Fig. 2 Comparison of clearing effectiveness between SUT and existing clearing methods with SUT. (A) Optical transparency comparison of five primary clearing methods after 5 days clearing. Grids are 5 × 5 mm. (B-D) Comparison of clearing effects of SDS with concentration gradients (n = 6 sections per group). Statistical significance is shown for each condition versus 8% SDS (black). (E-G) Chemical screening for the best components of new clearing solution (n = 6 sections per group), with comparison of each condition versus SUT15 (black). S = 8% SDS, SUx = 8% SDS + x% Urea; SUTy = 8% SDS + 25% Urea + y% TritonX-100. (H-K) Determination of the role of each component in the new solution (n = 8 sections per group), with comparison of each condition versus S (black). S = 8% SDS, SU = 8% SDS + 25% Urea; SUT = 8% SDS + 25% Urea + 15% TritonX-100.

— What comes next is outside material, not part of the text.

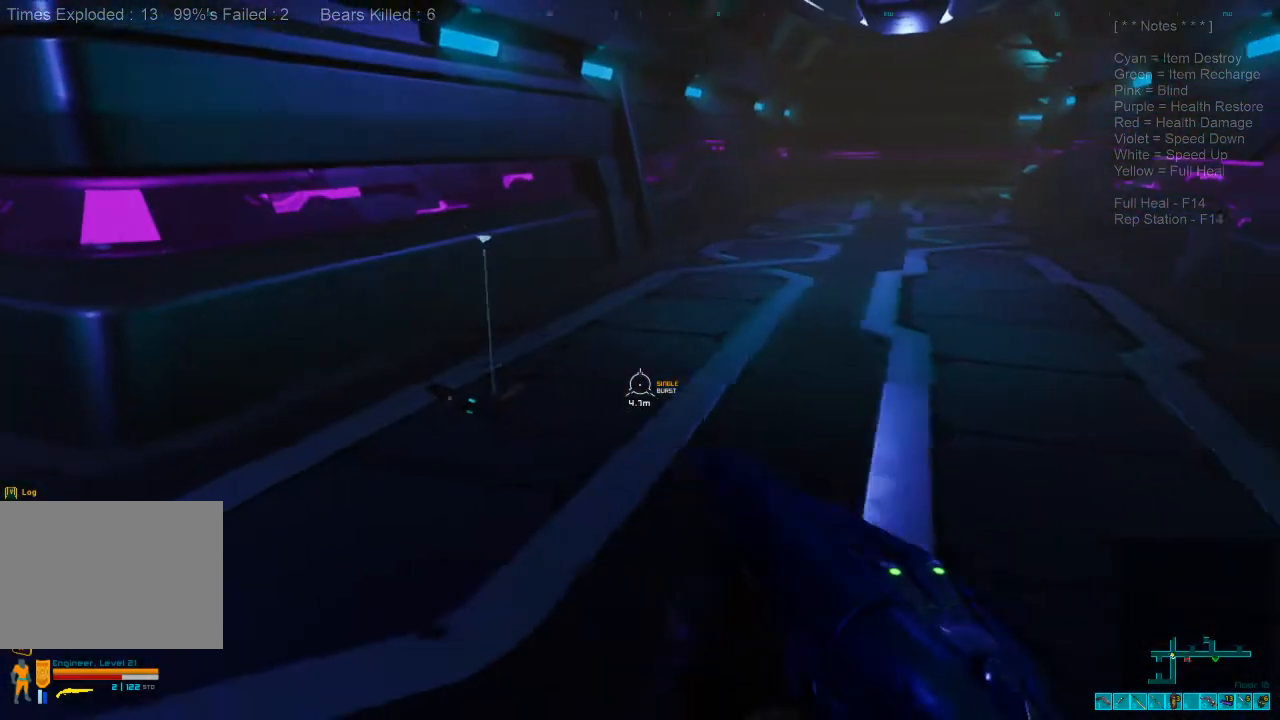
{"keys": ["d", "w"], "mouse": [], "events": [[100, "d", "up"], [366, "w", "down"], [500, "d", "down"]]}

We used 1.5 mm mouse cardiac cross-sections for chemical screening. We began our rescreening using SDS, the clearing solution of CLARITY and PACT-PARS. We set concentration gradients and used light transmittance, protein loss ratio, and the percentage of weight increase as indicators to evaluate SDS clearing effects. After 5 days of clearing, all groups had deficiencies in light transmittance. During the preparation of solutions, we found that at SDS concentrations greater than 12%, it was difficult to dissolve SDS in PBS and it was too thick to be added into other clearing solutions as well. We eventually obtained the optimal concentration range of SDS for the clearing solution, which was 4% - 12% (Fig. 2(B)-2(D)).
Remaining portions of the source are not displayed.